In a 7-2 vote, the high court’s justices refused to take up a challenge to a Chicago suburb’s ban on the sale or possession of semi-automatic weapons or high-capacity magazines with more than 10 rounds of ammunition.
The court’s move is a small victory for activists against the spread of such guns, which can potentially kill many people in a short period of time.
Predictably, the two Justices who voted in opposition to the majority were conservatives Antonin Scalia and Clarence Thomas. What is interesting to me is that Thomas claims to be a “strict constructionist,” one who thinks the country needs to stick close to the intentions of the Founders. But, as I have said on these blogs repeatedly, a close reading of the second amendment to our Constitution states clearly that the “right” to bear arms is designed to guarantee the ability of a militia to defend the country against possible insurrection. The amendment doesn’t guarantee all of us the right to bear arms, only the militia. And since we no longer have a militia it would follow that the so-called right is no longer applicable. Further, the Court in years past has ruled out such things as machine guns and sawed-off shotguns on the grounds that these are not protected by the Second Amendment. So there is precedent.
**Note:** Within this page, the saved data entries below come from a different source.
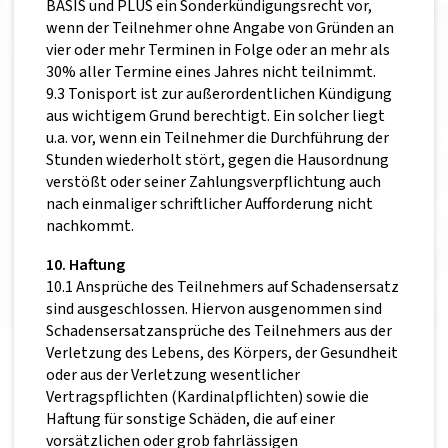
BASIS und PLUS ein Sonderkündigungsrecht vor,
wenn der Teilnehmer ohne Angabe von Gründen an
vier oder mehr Terminen in Folge oder an mehr als
30% aller Termine eines Jahres nicht teilnimmt.
9.3 Tonisport ist zur außerordentlichen Kündigung
aus wichtigem Grund berechtigt. Ein solcher liegt
u.a. vor, wenn ein Teilnehmer die Durchführung der
Stunden wiederholt stört, gegen die Hausordnung
verstößt oder seiner Zahlungsverpflichtung auch
nach einmaliger schriftlicher Aufforderung nicht
nachkommt.
10. Haftung
10.1 Ansprüche des Teilnehmers auf Schadensersatz
sind ausgeschlossen. Hiervon ausgenommen sind
Schadensersatzansprüche des Teilnehmers aus der
Verletzung des Lebens, des Körpers, der Gesundheit
oder aus der Verletzung wesentlicher
Vertragspflichten (Kardinalpflichten) sowie die
Haftung für sonstige Schäden, die auf einer
vorsätzlichen oder grob fahrlässigen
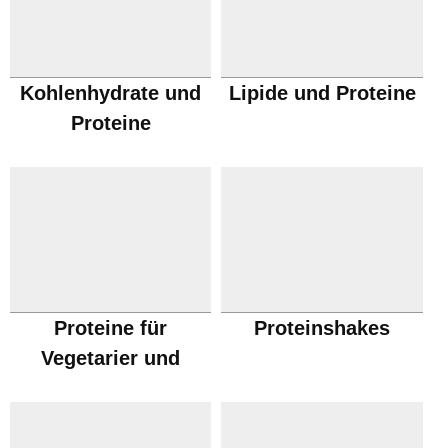
Kohlenhydrate und
Lipide und Proteine
Proteine
Proteine für
Proteinshakes
Vegetarier und
Veganer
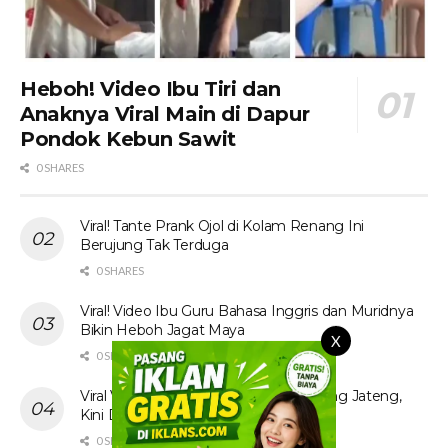
Heboh! Video Ibu Tiri dan
Anaknya Viral Main di Dapur
Pondok Kebun Sawit
0 SHARES
Viral! Tante Prank Ojol di Kolam Renang Ini
Berujung Tak Terduga
0 SHARES
Viral! Video Ibu Guru Bahasa Inggris dan Muridnya
Bikin Heboh Jagat Maya
X
0 SHARES
Viral Video Tak Senonoh Sejoli di Batang Jateng,
Kini Diburu
0 SHARES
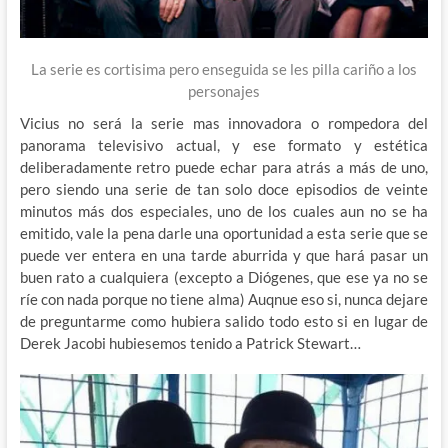
La serie es cortisima pero enseguida se les pilla cariño a los
personajes
Vicius no será la serie mas innovadora o rompedora del
panorama televisivo actual, y ese formato y estética
deliberadamente retro puede echar para atrás a más de uno,
pero siendo una serie de tan solo doce episodios de veinte
minutos más dos especiales, uno de los cuales aun no se ha
emitido, vale la pena darle una oportunidad a esta serie que se
puede ver entera en una tarde aburrida y que hará pasar un
buen rato a cualquiera (excepto a Diógenes, que ese ya no se
ríe con nada porque no tiene alma) Auqnue eso si, nunca dejare
de preguntarme como hubiera salido todo esto si en lugar de
Derek Jacobi hubiesemos tenido a Patrick Stewart…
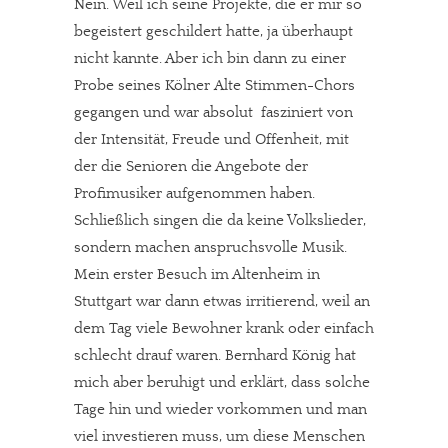
Nein. Weil ich seine Projekte, die er mir so
begeistert geschildert hatte, ja überhaupt
nicht kannte. Aber ich bin dann zu einer
Probe seines Kölner Alte Stimmen-Chors
gegangen und war absolut fasziniert von
der Intensität, Freude und Offenheit, mit
der die Senioren die Angebote der
Profimusiker aufgenommen haben.
Schließlich singen die da keine Volkslieder,
sondern machen anspruchsvolle Musik.
Mein erster Besuch im Altenheim in
Stuttgart war dann etwas irritierend, weil an
dem Tag viele Bewohner krank oder einfach
schlecht drauf waren. Bernhard König hat
mich aber beruhigt und erklärt, dass solche
Tage hin und wieder vorkommen und man
viel investieren muss, um diese Menschen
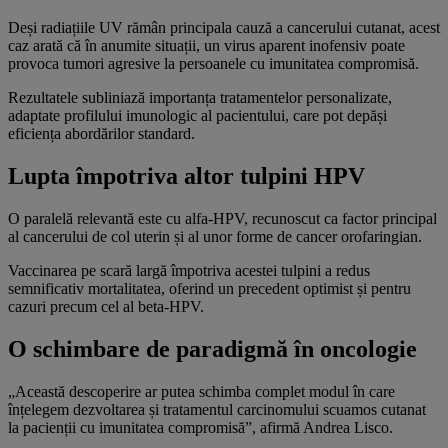
Deși radiațiile UV rămân principala cauză a cancerului cutanat, acest
caz arată că în anumite situații, un virus aparent inofensiv poate
provoca tumori agresive la persoanele cu imunitatea compromisă.
Rezultatele subliniază importanța tratamentelor personalizate,
adaptate profilului imunologic al pacientului, care pot depăși
eficiența abordărilor standard.
Lupta împotriva altor tulpini HPV
O paralelă relevantă este cu alfa-HPV, recunoscut ca factor principal
al cancerului de col uterin și al unor forme de cancer orofaringian.
Vaccinarea pe scară largă împotriva acestei tulpini a redus
semnificativ mortalitatea, oferind un precedent optimist și pentru
cazuri precum cel al beta-HPV.
O schimbare de paradigmă în oncologie
„Această descoperire ar putea schimba complet modul în care
înțelegem dezvoltarea și tratamentul carcinomului scuamos cutanat
la pacienții cu imunitatea compromisă”, afirmă Andrea Lisco.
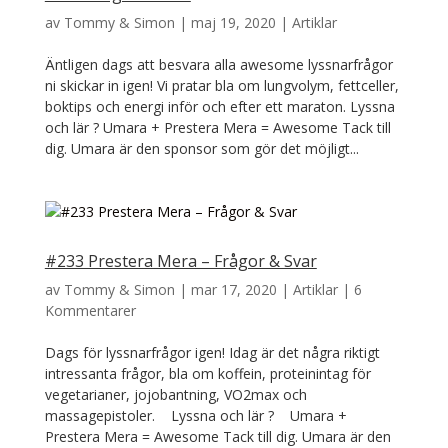
av
Tommy & Simon
|
maj 19, 2020
|
Artiklar
Äntligen dags att besvara alla awesome lyssnarfrågor
ni skickar in igen! Vi pratar bla om lungvolym, fettceller,
boktips och energi inför och efter ett maraton. Lyssna
och lär ? Umara + Prestera Mera = Awesome Tack till
dig. Umara är den sponsor som gör det möjligt...
#233 Prestera Mera – Frågor & Svar
av
Tommy & Simon
|
mar 17, 2020
|
Artiklar
|
6
Kommentarer
Dags för lyssnarfrågor igen! Idag är det några riktigt
intressanta frågor, bla om koffein, proteinintag för
vegetarianer, jojobantning, VO2max och
massagepistoler. Lyssna och lär ? Umara +
Prestera Mera = Awesome Tack till dig. Umara är den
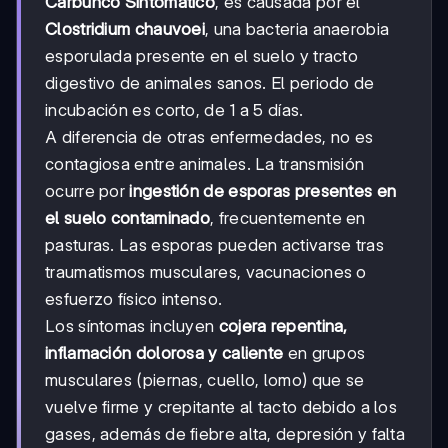
Carbunco Sintomático
, es causada por el
Clostridium chauvoei
, una bacteria anaerobia
esporulada presente en el suelo y tracto
digestivo de animales sanos. El periodo de
incubación es corto, de 1 a 5 días.
A diferencia de otras enfermedades, no es
contagiosa entre animales. La transmisión
ocurre por
ingestión de esporas presentes en
el suelo contaminado
, frecuentemente en
pasturas. Las esporas pueden activarse tras
traumatismos musculares, vacunaciones o
esfuerzo físico intenso.
Los síntomas incluyen
cojera repentina,
inflamación dolorosa y caliente
en grupos
musculares (piernas, cuello, lomo) que se
vuelve firme y crepitante al tacto debido a los
gases, además de fiebre alta, depresión y falta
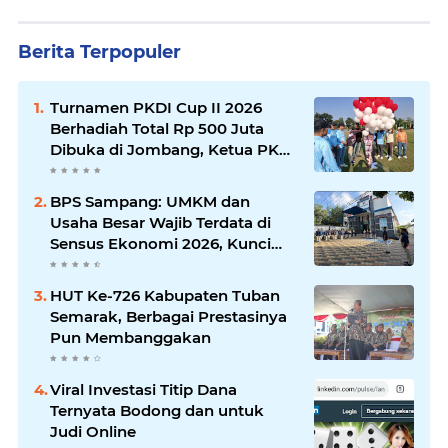
Berita Terpopuler
Turnamen PKDI Cup II 2026
Berhadiah Total Rp 500 Juta
Dibuka di Jombang, Ketua PKDI
Jatim Syaifullah Mahdi: Ajang
Silaturrahmi dan Media
BPS Sampang: UMKM dan
Komunikasi Antar-Kades untuk
Usaha Besar Wajib Terdata di
Memajukan Desa
Sensus Ekonomi 2026, Kunci
Kebijakan Tepat Sasaran
HUT Ke-726 Kabupaten Tuban
Semarak, Berbagai Prestasinya
Pun Membanggakan
Viral Investasi Titip Dana
Ternyata Bodong dan untuk
Judi Online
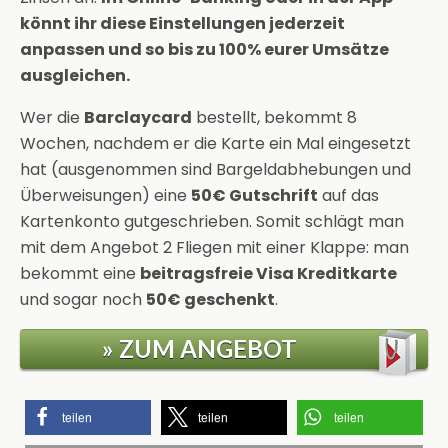
könnt ihr diese Einstellungen jederzeit
anpassen und so bis zu 100% eurer Umsätze
ausgleichen.
Wer die
Barclaycard
bestellt, bekommt 8
Wochen, nachdem er die Karte ein Mal eingesetzt
hat (ausgenommen sind Bargeldabhebungen und
Überweisungen) eine
50€ Gutschrift
auf das
Kartenkonto gutgeschrieben. Somit schlägt man
mit dem Angebot 2 Fliegen mit einer Klappe: man
bekommt eine
beitragsfreie Visa Kreditkarte
und sogar noch
50€ geschenkt
.
» ZUM ANGEBOT
teilen
teilen
teilen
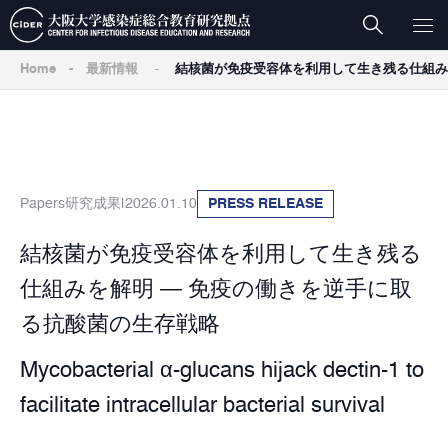
-
Home
-
最新情報
結核菌が免疫受容体を利用して生き残る仕組み
Papers
研究成果
2026.01.10
PRESS RELEASE
結核菌が免疫受容体を利用して生き残る
仕組みを解明 ― 免疫の働きを逆手に取
る抗酸菌の生存戦略
Mycobacterial α-glucans hijack dectin-1 to
facilitate intracellular bacterial survival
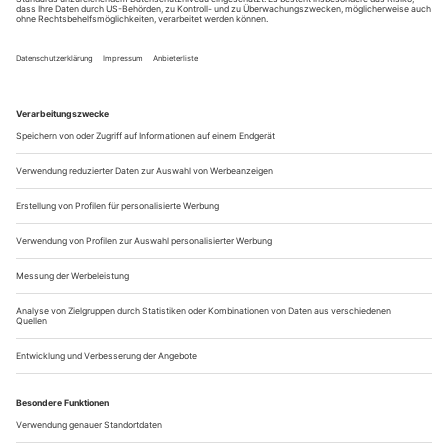
Zwei Tage war das Virus, das 14 Tage später das
(Theater-)Leben zum Erliegen brachte, schon in Deutschland
unterwegs, als am 29. Februar am Hamburger Thalia Theater
Yael Ronens «(R)Evolution» zur Uraufführung kam. Der
Abend, inspiriert von den Gedankenspielen zu den
disruptiven Einschnitten am Ende des Anthropozäns von
Ronens israelischem Landsmann Yuval Noah...
Freiburg: Letzte Mohikaner
Shakespeare/Caplinski «Der Widerspenstigen Zähmung»
Den ganzen Tag lang überschlugen sich die Ereignisse.
Schulen, Universitäten, Museen, Grenzen, alle geschlossen.
Messen, Kongresse, Konzerthallen und Theater hatten sich
vorher schon dem Druck der Corona-Pandemie gebeugt. Alle
Theater? Nicht ganz. Ein mittleres Haus im südbadischen
Freiburg hörte nicht auf, dem Virus Widerstand zu leisten.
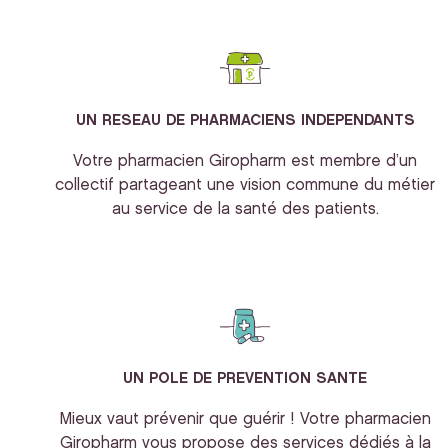
UN RESEAU DE PHARMACIENS INDEPENDANTS
Votre pharmacien Giropharm est membre d’un
collectif partageant une vision commune du métier
au service de la santé des patients.
UN POLE DE PREVENTION SANTE
Mieux vaut prévenir que guérir ! Votre pharmacien
Giropharm vous propose des services dédiés à la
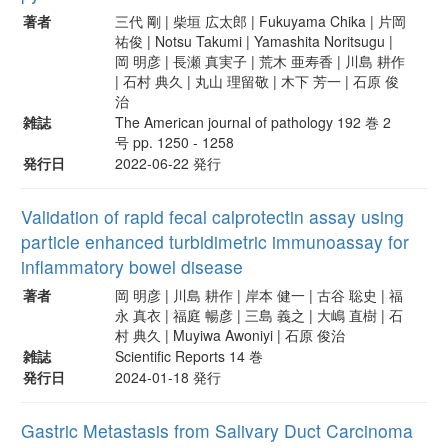
著者
三代 剛 | 柴垣 広太郎 | Fukuyama Chika | 片岡
祐俊 | Notsu Takumi | Yamashita Noritsugu |
岡 明彦 | 長瀬 真実子 | 荒木 亜寿香 | 川島 耕作
| 石村 典久 | 丸山 理留敬 | 木下 芳一 | 石原 俊
治
雑誌
The American journal of pathology 192 巻 2
号 pp. 1250 - 1258
発行日
2022-06-22 発行
Validation of rapid fecal calprotectin assay using
particle enhanced turbidimetric immunoassay for
inflammatory bowel disease
著者
岡 明彦 | 川島 耕作 | 岸本 健一 | 古谷 聡史 | 福
永 真衣 | 福庭 暢彦 | 三島 義之 | 大嶋 直樹 | 石
村 典久 | Muyiwa Awoniyi | 石原 俊治
雑誌
Scientific Reports 14 巻
発行日
2024-01-18 発行
Gastric Metastasis from Salivary Duct Carcinoma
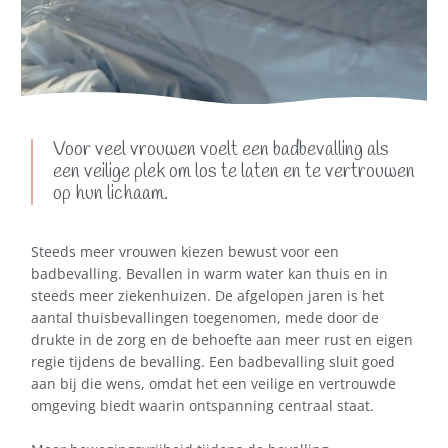
Voor veel vrouwen voelt een badbevalling als
een veilige plek om los te laten en te vertrouwen
op hun lichaam.
Steeds meer vrouwen kiezen bewust voor een
badbevalling. Bevallen in warm water kan thuis en in
steeds meer ziekenhuizen. De afgelopen jaren is het
aantal thuisbevallingen toegenomen, mede door de
drukte in de zorg en de behoefte aan meer rust en eigen
regie tijdens de bevalling. Een badbevalling sluit goed
aan bij die wens, omdat het een veilige en vertrouwde
omgeving biedt waarin ontspanning centraal staat.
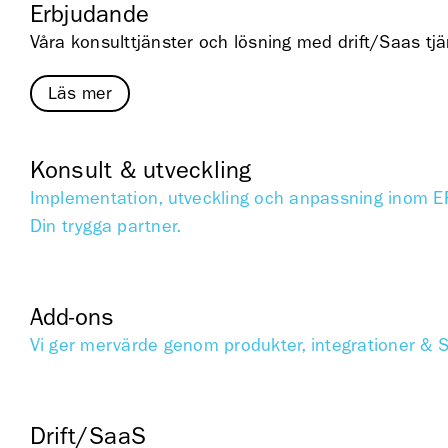
Erbjudande
Våra konsulttjänster och lösning med drift/Saas tjä
Läs mer
Konsult & utveckling
Implementation, utveckling och anpassning inom ER
Din trygga partner.
Add-ons
Vi ger mervärde genom produkter, integrationer & 
Drift/SaaS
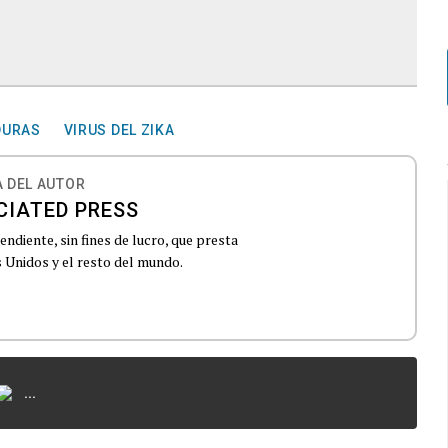
DURAS
VIRUS DEL ZIKA
 DEL AUTOR
CIATED PRESS
ndiente, sin fines de lucro, que presta
 Unidos y el resto del mundo.
...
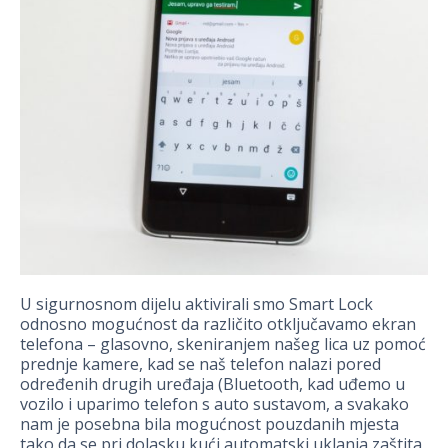
U sigurnosnom dijelu aktivirali smo Smart Lock
odnosno mogućnost da različito otključavamo ekran
telefona – glasovno, skeniranjem našeg lica uz pomoć
prednje kamere, kad se naš telefon nalazi pored
određenih drugih uređaja (Bluetooth, kad uđemo u
vozilo i uparimo telefon s auto sustavom, a svakako
nam je posebna bila mogućnost pouzdanih mjesta
tako da se pri dolasku kući automatski uklanja zaštita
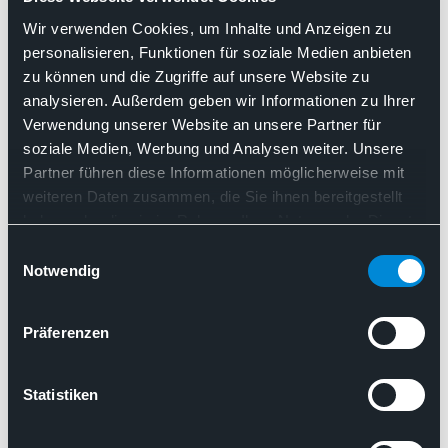
Pathologen e. V. (BDP) und der Deutschen
Wir verwenden Cookies, um Inhalte und Anzeigen zu
Gesellschaft für Pathologie e. V. (DGP)
personalisieren, Funktionen für soziale Medien anbieten
Patientenversorgung im
zu können und die Zugriffe auf unsere Website zu
Modellvorhaben
analysieren. Außerdem geben wir Informationen zu Ihrer
Verwendung unserer Website an unsere Partner für
Genomsequenzierung nur durch
soziale Medien, Werbung und Analysen weiter. Unsere
zugelassene Leistungserbringer
Partner führen diese Informationen möglicherweise mit
weiteren Daten zusammen, die Sie ihnen bereitgestellt
Arbeitsrecht
Patientenversorgung
haben oder die sie im Rahmen Ihrer Nutzung der Dienste
Genomsequenzierung
gesammelt haben. Sie geben Einwilligung zu unseren
Einwilligungsauswahl
Modellvorhaben / §64e
Cookies, wenn Sie unsere Webseite weiterhin nutzen.
Notwendig
Molekularpathologie
Zentralisierung
Patientenversorgung im Modellvorhaben Genomsequenzierun
Präferenzen
27.08.2025
Statistiken
Stellungnahme des BDP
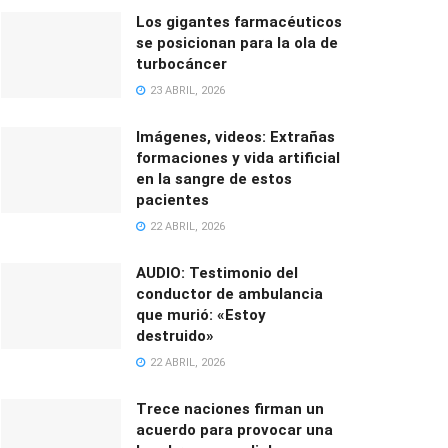
Los gigantes farmacéuticos
se posicionan para la ola de
turbocáncer
23 ABRIL, 2026
Imágenes, videos: Extrañas
formaciones y vida artificial
en la sangre de estos
pacientes
22 ABRIL, 2026
AUDIO: Testimonio del
conductor de ambulancia
que murió: «Estoy
destruido»
22 ABRIL, 2026
Trece naciones firman un
acuerdo para provocar una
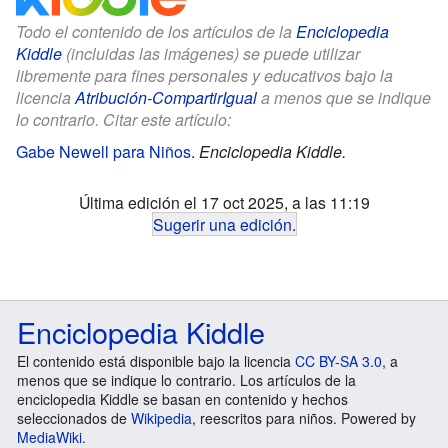
Todo el contenido de los artículos de la
Enciclopedia
Kiddle
(incluidas las imágenes) se puede utilizar
libremente para fines personales y educativos bajo la
licencia
Atribución-CompartirIgual
a menos que se indique
lo contrario. Citar este artículo:
Gabe Newell para Niños
.
Enciclopedia Kiddle.
Última edición el 17 oct 2025, a las 11:19
Sugerir una edición
.
Enciclopedia Kiddle
El contenido está disponible bajo la licencia
CC BY-SA 3.0
, a
menos que se indique lo contrario. Los artículos de la
enciclopedia Kiddle se basan en contenido y hechos
seleccionados de
Wikipedia
, reescritos para niños. Powered by
MediaWiki
.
One would expect that the Supreme Court is not subject to the threats and pressures the N.R.A. can bring against elected officials — by guaranteeing that those who are “uncooperative” have brief political lives. The justices are appointed for life and the original idea was that as such they would be above political infighting and cajolery. And in the past, the Court has shown that it can rise above political infighting; even the present Court has done so on occasion. Such is the case here, one would think. It is a small step. But when most of the steps we have been taking recently seem to be backwards, it is a sign of hope that there is a way forward.